_Source text_.
--------------------------------

When I did the Oodle LZH I made a mistake. I used a zip-style combined codeword. Values 0-255 are a literal, and 256+ contain the log2ish of length and offset. The advantage of this is that you only have one Huff table and just do one decode, then if it's a match you also fetch some raw bits. It also models length-offset correlation by putting them in the codeword together. (this scheme is missing a lot of things that you would want in a more modern high compression LZ, like pos-state patterns and so on).
Then I added "rep matches" and just stuck them in the combined codeword as special offset values.
So the codeword was :
{
256 : literal
4*L : 4 rep matches * L length slots (L=8 or whatever = 32 codes)
O*L : O offset slots * L length slots (O=14 and L = 6 = 84 codes or whatevs)
= 256+32+84 = 372
}
The problem is that rep-match-0 can never occur after a match. (assuming you write matches of maximum length). Rep-match-0 is quite important, on binary/structured files it can have very high probability. By using a single codeword which contains rep-match-0 for all coding events, you are incorrectly mixing the statistics of the after match state (where rep-match-0 has zero probability) and after literal state (where rep-match-0 has high probability).
A quick look at the strategies for fixing this :
1. Just use separate statistics. Keep the same combined codeword structure, but have two entropy tables, one for after-match and one for after-literal. This would also let you code the literal-after-match as an xor literal with separate statistics for that.
Whether you do xor-lit or not, there will be a lot of shared probability information between the two entropy tables, so if you do static Huffman or ANS probability transmission, you may need to use the cross-two-tables-similary in that transmission.
In a static Huffman or ANS entropy scheme if rep-match-0 never occurs in the after-match code table, it will be given a codelen of 0 (or impossible) and won't take any code space at all. (I guess it does take a little code space unless you also explicitly special case the knowledge that it must have codelen 0 in your codelen transmitter)

--------------------------------

_Data to process_.
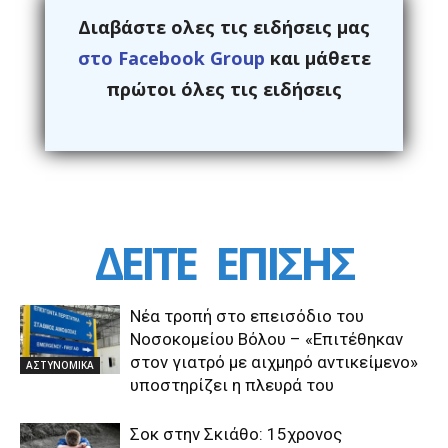
Διαβάστε ολες τις ειδήσεις μας
στο Facebook Group
και μάθετε
πρώτοι όλες τις ειδήσεις
ΔΕΙΤΕ
ΕΠΙΣΗΣ
Νέα τροπή στο επεισόδιο του
Νοσοκομείου Βόλου – «Επιτέθηκαν
στον γιατρό με αιχμηρό αντικείμενο»
ΑΣΤΥΝΟΜΙΚΑ
υποστηρίζει η πλευρά του
Σοκ στην Σκιάθο: 15χρονος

--------------------------------

_Exercise instructions_.
[A] Please rewrite the text read from the records, replacing "ειδήσεις" with "νέα" and changing nothing else; omit the pictures from your answer.
[B] Carry the piece on the Oodle LZH combined codeword onward from its last sentence.

_Answer set_.
[A]
Διαβάστε ολες τις νέα μας
στο Facebook Group
και μάθετε
πρώτοι όλες τις νέα
ΔΕΙΤΕ
ΕΠΙΣΗΣ
Νέα τροπή στο επεισόδιο του
Νοσοκομείου Βόλου – «Επιτέθηκαν
στον γιατρό με αιχμηρό αντικείμενο»
ΑΣΤΥΝΟΜΙΚΑ
υποστηρίζει η πλευρά του
Σοκ στην Σκιάθο: 15χρονος

[B]
This is the simplest version of the more general case :
2. Context-code the rep-match event using match history. As noted just using "after match" or "after literal" as the context is the simplest version of this, but more detailed history will also affect the rep match event. This is the natural way to fix it in an adaptive arithmetic/ANS coder which uses context coding anyway. eg. this is what LZMA does.
Here we aren't forbidding rep-match after match, we're just using the fact that it never occur to make its probability go to 0 (adaptively) and thus it winds up taking nearly zero code space. In LZMA you actually can have a rep match after match because the matches have a max length of 273, so longer matches will be written as rep matches. Ryg pointed out that after a match that's been limitted by max-length, LZMA should really consider the context for the rep-match coding to be like after-literal , not after-match.
In Oodle's LZA I write infinite match lengths, so this is simplified. I also preload the probability of rep-match in the after-match contexts to be near zero. (I actually can't preload exactly zero because I do sometimes write a rep-match after match due to annoying end-of-buffer and circular-window edge cases). Preconditioning the probability saves the cost of learning that it's near zero, which saves 10-100 bytes.
3. Use different code words.
Rather than relying on statistics, you can explicitly use different code words for the after-match and after-literal case. For example in something like an LZHuf as described above, just use a codeword in the after-match case that omits the rep0 codes, and thus has a smaller alphabet.
This is most clear in something like LZNib. LZNib has three events :
LRL
Match
Rep Match
So naively it looks like you need to write a trinary decision at each coding (L,M,R). But in fact only two of them are
ever possible :
After L - M or R
cannot write another L because we would've just made LRL longer
After M or R - L or M
cannot write an R because we wouldn't just made match longer
So LZNib writes the binary choices (M/R) after L and (L/M) after M or R. Because they're always binary choices, this
allows LZNib to use the simple single-divider method of
encoding values in bytes .
4. Use a combined code word that includes the conditioning state.
Instead of context modeling, you can always take previous events that you need context from and make a combined codeword. (eg. if you do Huffman on the 16-bit bigram literals, you get order-1 context coding on half the literals).
So we can make a combined codeword like :
{
(LRL 0,1,2,3+) * (rep matches , normal matches) * (lengths slots)
= 4 * (4 + 14) * 8 = 576
}
Which is a pretty big alphabet, but also combined length slots so you get lrl-offset-length correlation modeling as well.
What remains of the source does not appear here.